[PARTES DEL EJERCICIO]
A) Responde estas preguntas sobre el texto acerca de Diconsa en Veracruz:
(i) ¿Cuántas tiendas móviles tiene Diconsa en el estado?
(ii) ¿Qué unidad operativa atiende a los beneficiarios de la zona norte?
(iii) ¿Cuántas unidades de carga se emplean para trasladar la mercancía?
B) Prosigue el texto sobre el abasto de Diconsa en Veracruz a partir de su última oración.

[FRAGMENTO DEL DOCUMENTO]
━━━━━━━━

Por: Redacción

A través del Programa de Abasto Rural, en atención a los beneficiarios de la Cruzada Nacional Contra el Hambre y a la población abierta de Veracruz, Diconsa dispone en el estado de 2 mil 702 tiendas comunitarias fijas, 24 tiendas móviles y 2 Centros de Atención a Beneficiarios (CABE), además de abastecer a más de 200 comedores comunitarios operados por la Secretaría de Desarrollo Social (Sedesol).

El director general de la paraestatal, Juan Manuel Valle Pereña, explicó que para llevar la canasta básica a las comunidades con carencia alimentaria más alejadas, en todos los puntos del estado, la Sucursal cuenta con tres unidades operativas: Poza Rica, para atender a los beneficiarios de la zona norte; Orizaba, que lleva alimento al centro del estado y Acayucan, que opera en el sur de Veracruz.

Juntas suman tres almacenes centrales y 24 rurales, los cuales suministran productos de la canasta básica a las familias más necesitadas de la entidad, para quienes Diconsa ha puesto a su disposición más de 2 mil tiendas comunitarias para atender a zonas indígenas otomíes, tepehuas, huastecos, nahuas, popolucas y mazatecos, principalmente.

Para trasladar esta mercancía hasta las regiones más necesitadas se hace uso de 408 unidades de carga, entre tracto camiones y vehículos con capacidad entre 8 y 14 toneladas, así como pequeños automotores que se encargan de la supervisión de abasto.

━━━━━━━━

Datos almacenados
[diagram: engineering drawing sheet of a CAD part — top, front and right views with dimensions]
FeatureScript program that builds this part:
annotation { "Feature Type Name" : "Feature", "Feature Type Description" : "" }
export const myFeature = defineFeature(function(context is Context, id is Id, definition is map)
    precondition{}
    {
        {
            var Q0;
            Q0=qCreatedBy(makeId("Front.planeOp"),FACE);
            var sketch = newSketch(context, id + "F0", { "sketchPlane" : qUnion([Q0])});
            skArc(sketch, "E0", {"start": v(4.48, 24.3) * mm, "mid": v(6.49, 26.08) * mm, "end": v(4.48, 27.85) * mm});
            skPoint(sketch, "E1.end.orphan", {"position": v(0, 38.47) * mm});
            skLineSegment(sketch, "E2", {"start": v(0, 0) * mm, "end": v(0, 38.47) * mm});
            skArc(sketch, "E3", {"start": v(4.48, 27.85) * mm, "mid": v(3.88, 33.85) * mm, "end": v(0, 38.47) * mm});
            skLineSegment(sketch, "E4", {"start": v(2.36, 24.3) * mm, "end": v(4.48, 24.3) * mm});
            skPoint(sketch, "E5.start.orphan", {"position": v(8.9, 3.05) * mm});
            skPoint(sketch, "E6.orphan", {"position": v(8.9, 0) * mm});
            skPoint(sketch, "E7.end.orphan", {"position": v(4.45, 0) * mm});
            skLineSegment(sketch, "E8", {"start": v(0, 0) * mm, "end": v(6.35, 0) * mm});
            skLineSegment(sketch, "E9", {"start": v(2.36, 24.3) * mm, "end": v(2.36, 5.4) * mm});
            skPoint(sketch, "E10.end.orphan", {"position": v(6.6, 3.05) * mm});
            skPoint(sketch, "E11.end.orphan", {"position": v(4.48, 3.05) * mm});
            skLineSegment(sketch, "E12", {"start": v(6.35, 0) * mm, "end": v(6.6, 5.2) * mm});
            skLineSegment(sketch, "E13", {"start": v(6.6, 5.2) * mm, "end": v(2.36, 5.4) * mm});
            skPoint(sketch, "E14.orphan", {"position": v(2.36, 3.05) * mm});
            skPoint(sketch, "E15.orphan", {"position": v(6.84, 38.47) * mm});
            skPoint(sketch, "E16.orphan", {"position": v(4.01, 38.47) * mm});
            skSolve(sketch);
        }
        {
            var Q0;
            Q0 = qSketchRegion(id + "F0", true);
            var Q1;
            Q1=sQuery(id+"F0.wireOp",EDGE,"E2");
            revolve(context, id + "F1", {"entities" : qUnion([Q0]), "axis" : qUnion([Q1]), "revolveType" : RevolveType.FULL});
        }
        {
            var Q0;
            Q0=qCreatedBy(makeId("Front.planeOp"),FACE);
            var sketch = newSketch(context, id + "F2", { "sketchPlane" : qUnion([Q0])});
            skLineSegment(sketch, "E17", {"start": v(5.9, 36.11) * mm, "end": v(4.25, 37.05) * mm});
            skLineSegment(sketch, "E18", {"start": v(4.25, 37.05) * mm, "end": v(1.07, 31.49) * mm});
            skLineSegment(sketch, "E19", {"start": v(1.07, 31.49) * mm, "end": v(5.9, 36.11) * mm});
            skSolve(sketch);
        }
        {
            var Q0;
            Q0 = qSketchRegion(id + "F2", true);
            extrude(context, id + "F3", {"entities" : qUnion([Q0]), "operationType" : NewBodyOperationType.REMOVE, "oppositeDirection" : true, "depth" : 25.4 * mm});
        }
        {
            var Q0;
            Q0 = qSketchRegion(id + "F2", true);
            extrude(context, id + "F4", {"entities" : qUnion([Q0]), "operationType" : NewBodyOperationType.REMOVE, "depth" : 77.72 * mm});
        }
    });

━━━━━━━━

[RESULTADOS POR TAREA]
A)
(i) 24 tiendas móviles.
(ii) Poza Rica.
(iii) 408 unidades de carga.

B)
Valle Pereña expuso que en Veracruz existen más de 17 mil beneficiarios de la Tarjeta SIN Hambre, quienes acuden a los dos CABE localizados en las zonas urbanas de Playa Vicente y Coatzacoalcos. Además, asisten a los puntos de venta para adquirir maíz, aceite, leche en polvo, frijol, arroz, harina de maíz, café, chocolate en polvo, sardina, avena, harina de trigo, huevo fresco, lenteja, granola y pasta enriquecida para sopa, entre otros productos.

Asimismo, en apoyo al combate de la desnutrición infantil, Diconsa trabaja en coordinación con otras dependencias como Liconsa, por lo que se han habilitado más de 200 lecherías en las tiendas comunitarias, además de la distribución del producto en albergues de la Comisión Nacional para el Desarrollo de los Pueblos Indígenas.

Con estas acciones, Diconsa desarrolla una política de seguridad alimentaria y nutricional que atiende íntegramente las carencias en el ejercicio de los derechos sociales.